Ah, ce n’est pas facile d’être « anti-système » (ou du moins anti un certain système…). L’ancien ministre grec des Finances déchu, Yanis Varoufakis, a voulu jouer la carte de la transparence face à la classe médiatique et politique européenne qui a réussi à l’évincer, en publiant sur son blog la liste de ses allocutions ainsi que le montant de ses honoraires… Si un faible pourcentage, seulement, a été rémunéré, l’effet attendu n’a pas été le bon. « 1.000 euros la minute !» titrait la presse française. La chasse a été brusquement et bruyamment ouverte.
La transparence a opacifié la bonne foi de Varoufakis…
Il voulait faire passer un peu de ce « Printemps d’Athènes », face à la Troïka qui l’a évincé, lui, trublion impénitent des accords européens grecs… Par-delà son échec face à l’Union européenne, la Banque Centrale européenne et le Fonds monétaire international, contre les campagnes de dénigrement médiatique, il a voulu « faire briller la lumière de la transparence sur le processus décisionnel de l’Europe comme une condition préalable à la lutte contre le déficit démocratique de l’Europe gargantuesque » (cf son blog).
La gauche radicale a de ces accents, qu’on y croirait presque… Il aurait pourtant mieux fait de se taire. Si l’Europe – et le monde – connaît une vague réelle de socialisation en politique, elle s’accommode fort bien une solide défense bureaucratique libérale qui, malgré les apparences, travaille dialectiquement dans le même sens, comme la Chine en apporte quotidiennement la preuve.
1.000 euros la minute sur une chaîne italienne
De ces allocutions et conférences tenues depuis le mois d’août, Yanis Varoufakis a publié deux listes : la « liste A » qui répertorie celles de ses interventions qui n’ont généré quasiment aucune perception d’honoraire, voire aucun frais de transports. La « liste B » qui recense deux interventions malheureusement fortement lucratives…

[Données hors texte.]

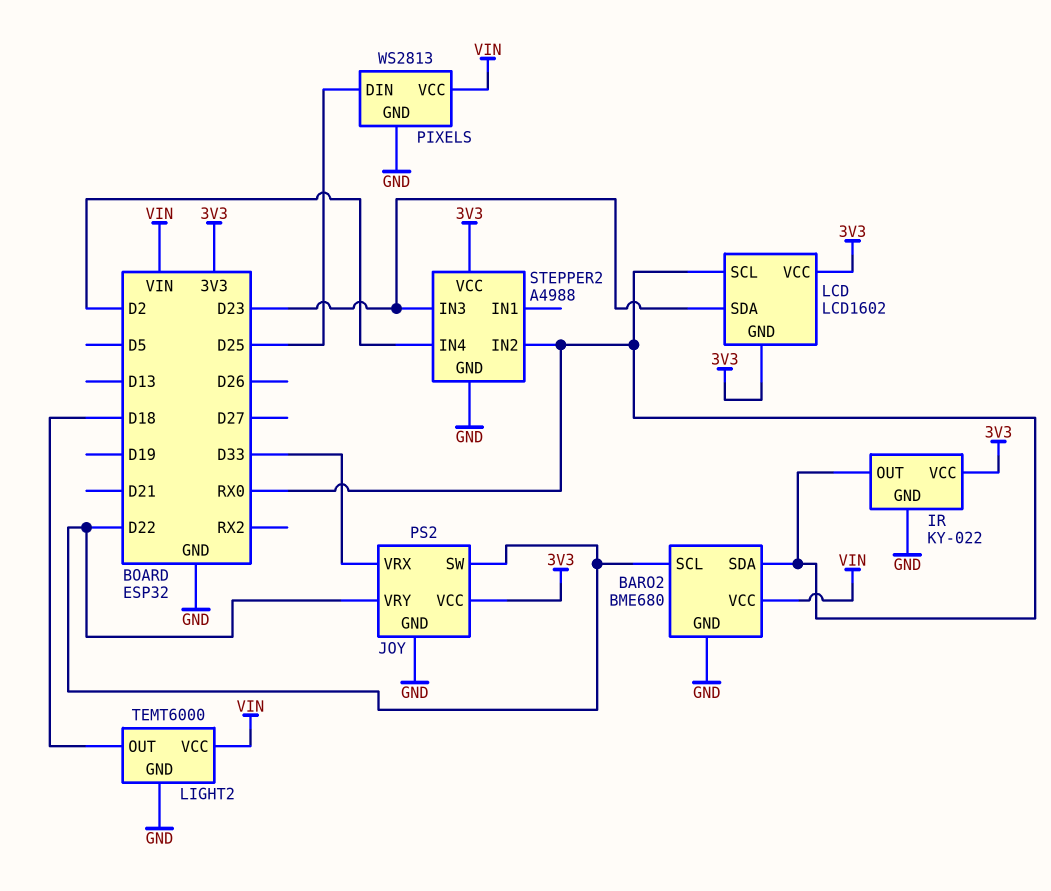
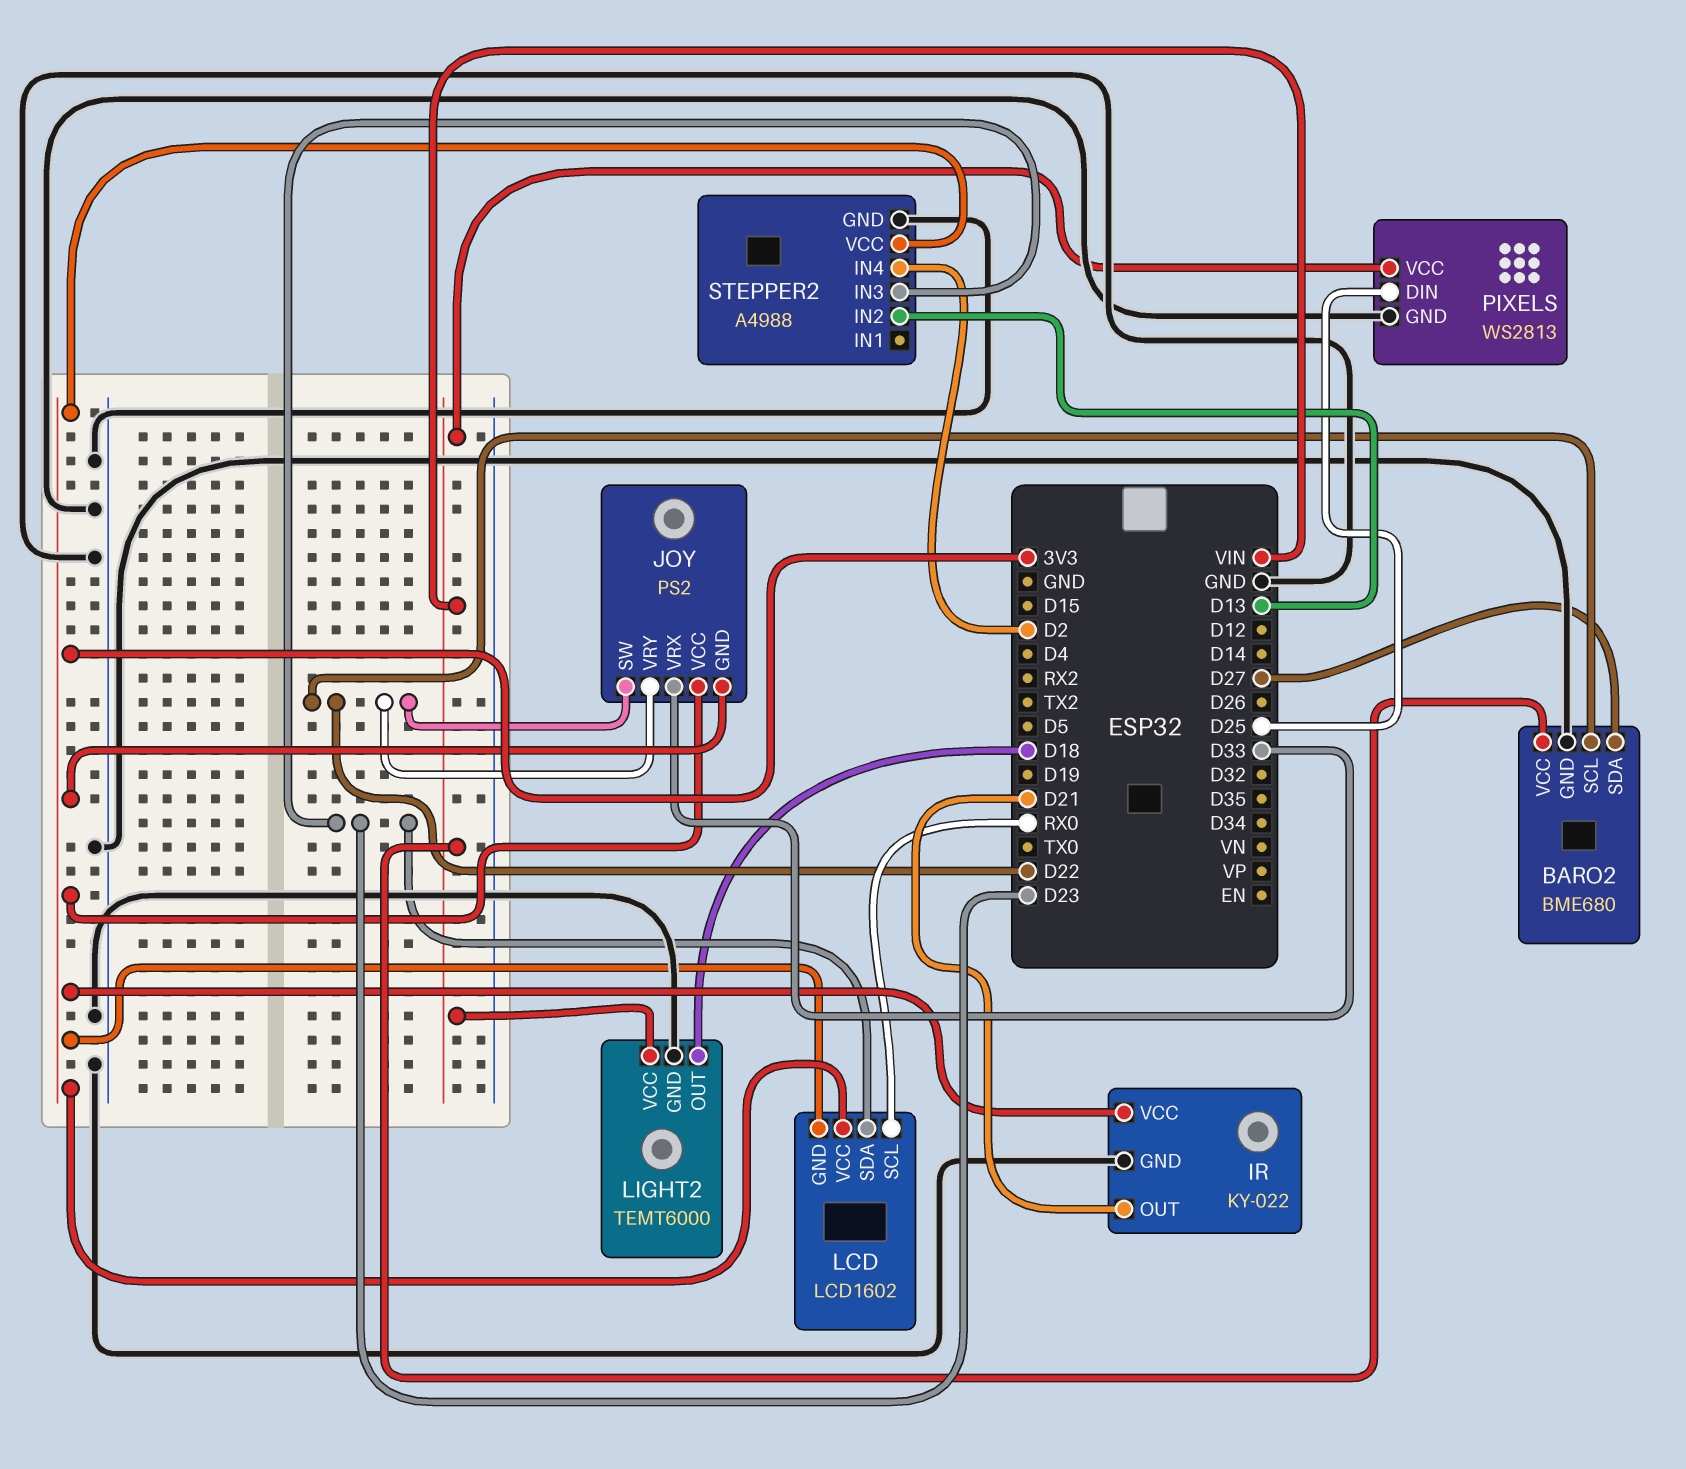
BARO2 pin SDA: RX0 -> D27
IR pin OUT: RX0 -> D21
JOY pin GND: GND -> 3V3
STEPPER2 pin IN2: RX0 -> D13

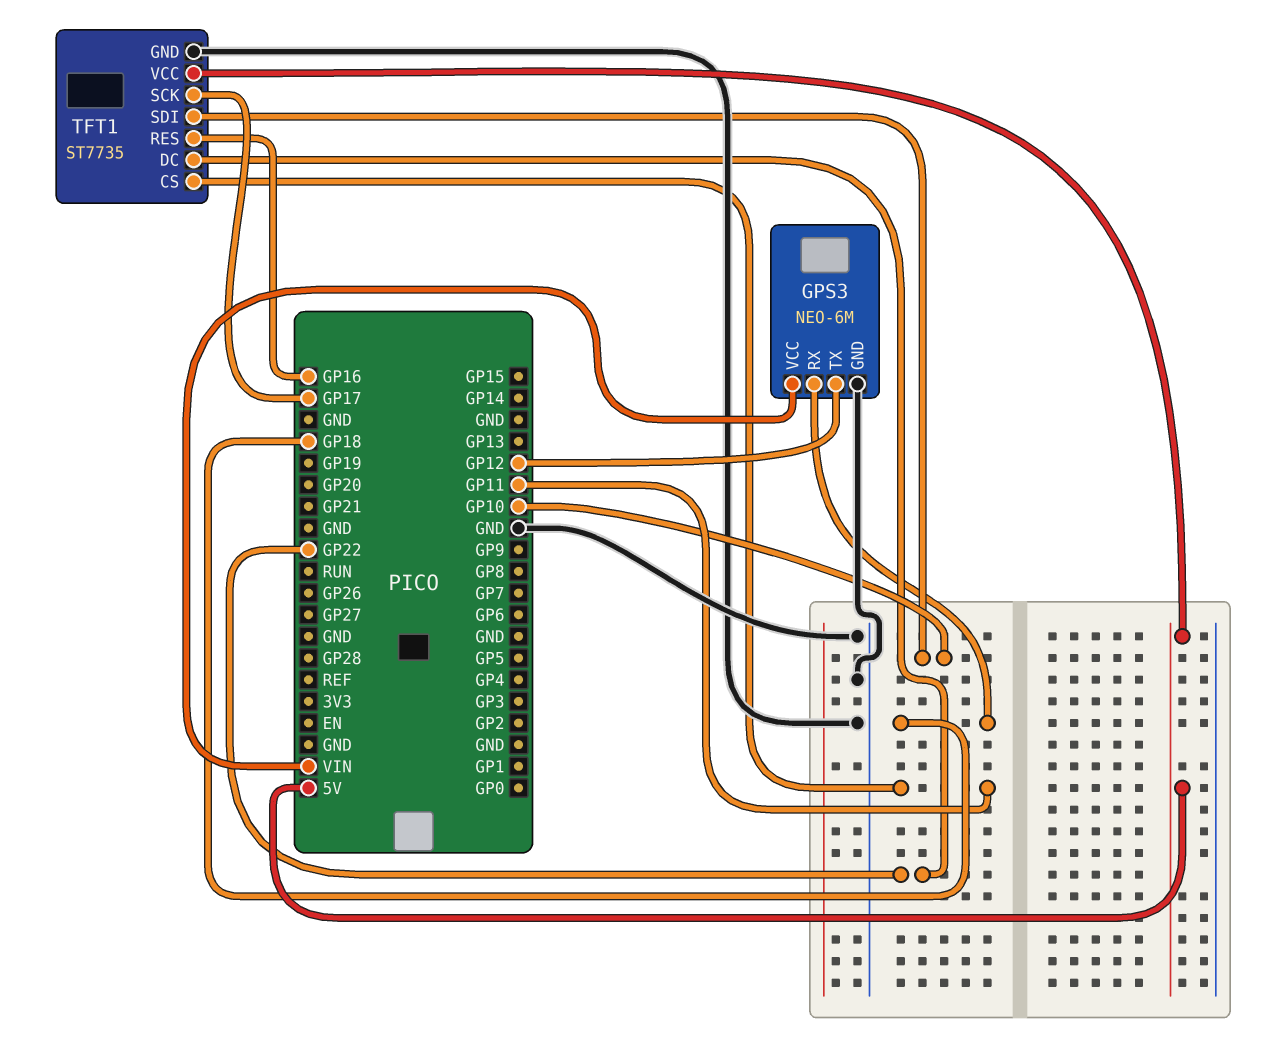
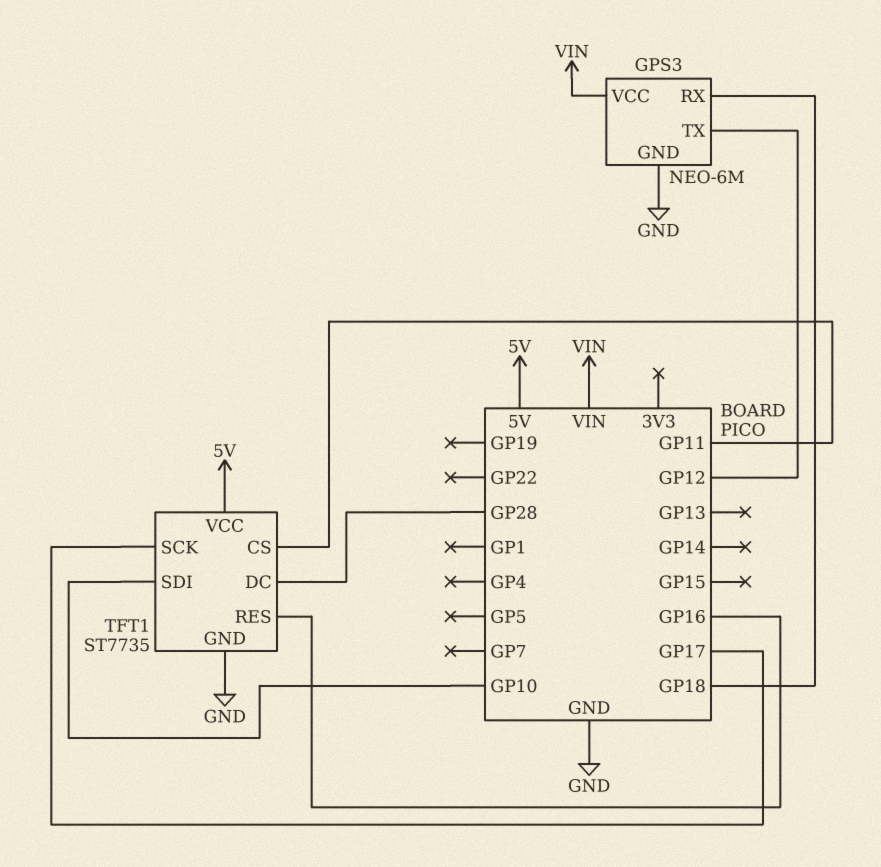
TFT1 pin DC: GP22 -> GP28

Le 27 septembre, pour 22 minutes sur la télévision publique italienne, l’ancien ministre grec a touché 24.000 euros… sans compter un beau billet d’avion en première classe. Une somme folle, qui plus est pour parler de crise économique, qui a été immédiatement relevée par les réseaux sociaux et montée en épingle – heureusement qu’il a précisé sur son blog, « après déduction des frais fiscaux italiens »…
Le 21 octobre, c’était la rondelette somme de 28.800 euros acquis lors d’une présentation dans le cadre de la conférence annuelle Abraaj à Singapour. Avec un billet en classe affaires.
Le « très demandé » Varoufakis face à la curée médiatique
C’était, s’est-il défendu, « pour maintenir mon indépendance économique ». N’empêche. On l’accuse de profiter de la crise grecque – difficile de sortir de l’arène… Surtout quand un hebdomadaire, l’athénien Proto Thema, publie consciencieusement un mail de la célèbre agence de communication, le « London Speaker Bureau », qui gère désormais l’agenda du ministre limogé.
On y trouve notamment qu’il a décidé de facturer 60.000 $ un discours prononcé « en dehors de l’Europe », 5.000 $ si c’est dans le territoire européen et qu’il donnerait une conférence à l’université pour 1.500 $. M. Varoufakis exigerait également « de voyager en classe affaires », sans compter « l’hébergement, l’aéroport et les transferts terrestres, repas et frais accessoires ».
Face aux questions, l’agence a répondu qu’il pouvait bien le faire, étant aujourd’hui « très demandé »… Mais Proto Thema est d’une virulence sans appel – et révélatrice : « L’homme qui a contribué à la catastrophe de l’économie grecque par l’obstruction des négociations avec les créanciers internationaux (…) a trouvé une mine ».
Leçons de l’affaire
Cette affaire montre au premier abord que le socialiste dur Varoufakis n’a pas su résister au système confortable des conférences internationales dont use et abuse un certain nombre de personnalités « sorties » de leur poste politique – et on peut largement en sourire.
Mais la curée médiatique est encore plus éloquente, car elle est largement outrancière (du moins pour le moment) : on reste encore très loin des chiffres mirobolants d’un Nicolas Sarkozy qui toucherait, selon le JDD, jusqu’à 150.000 euros par intervention, ou d’un Bill Clinton qui crève le plafond avec une moyenne de 300.000 euros par allocution…
Mais Varoufakis est « un Syriza » et, parfaitement fidèle à ses idéaux de gauche radicale, il devrait étaler son désamour aurifère ! Contre celui qui a tenu tête au diktat européen, la petite vengeance est palpable…
Mais loin de gêner le Système, la présence grandissante de l’extrême gauche lui sert de repoussoir ou l’accompagne dialectiquement dans sa politique de mondialisation politique et économique. Et ses hommes, Varoufakis après Tsipras, en témoignent mieux que toute analyse.